EFFECTS OF MEDIA-CREATED VISUAL IMAGES ON RESPONSES TO ACTUAL PEOPLE AND EVENTS
To reiterate, Shrum et al.’s (this volume) research clearly demonstrates that exposing television viewers to fictional events can influence their perceptions that similar events actually occur in the real world. To this extent, it can influence their beliefs and attitudes about the persons and objects to which the events are relevant. This influence could occur for two reasons. First, people might come to regard situations that occur frequently on television as normative. This could have both desirable and undesirable consequences.
On one hand, exposure to women and African Americans as heads of state, lawyers, or scientists could increase people’s perceptions that their occupancy of these roles is commonplace and, therefore, could also increase their acceptance of individuals holding these positions in the real world. On the other hand, individuals might use the situations and events that occur frequently on television as standards of comparison in evaluating their own life circumstances and may be motivated to engage in behavior that attains these standards.
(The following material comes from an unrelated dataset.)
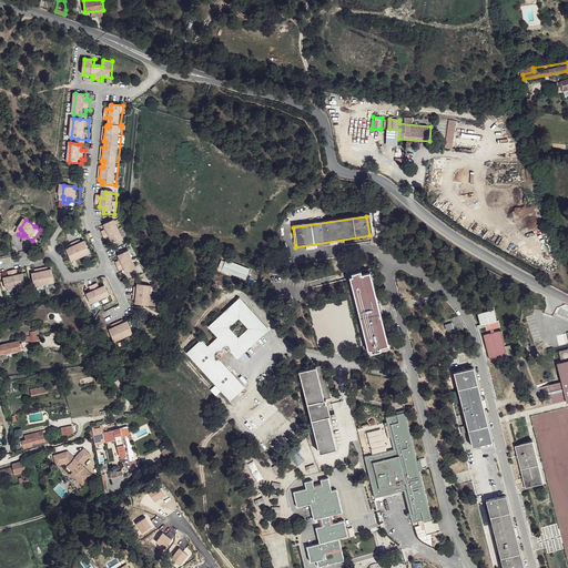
[(125,241),(118,223),(107,227),(109,232),(104,234),(108,243),(113,241),(115,245),(125,241)]
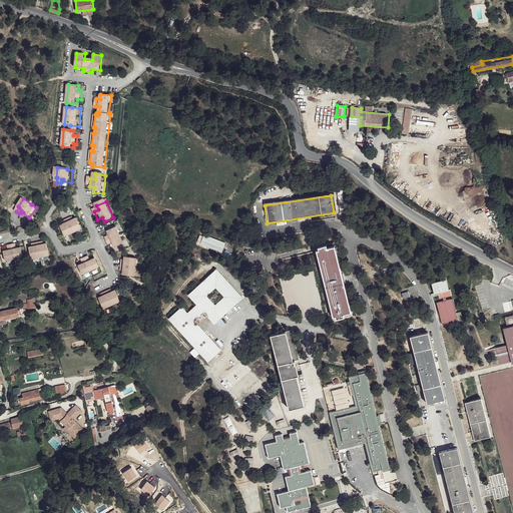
[(66,225),(62,227),(67,238),(83,230),(78,219),(74,221),(73,219),(65,222),(66,225)]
Thus, if heavy television viewers overestimate the proportion of people with possessions that exemplify an affluent lifestyle (O’Guinn & Shrum, 1997), they may be more inclined than other individuals to evaluate their own life circumstances unfavorably in relation to this implicit standard of affluence and may try to acquire these possessions or engage in other activities that require them to live beyond their means. These influences of television could underlie the acquisition of materialistic values at a very early age.
Conclusion
Other considerations arise when the situations that occur on television are undesirable. For example, exposure to violence and aggression on television could increase people’s perceptions that this behavior is common and, perhaps, inevitable. If this is so, it could decrease their concern about the violence they encounter in the real world.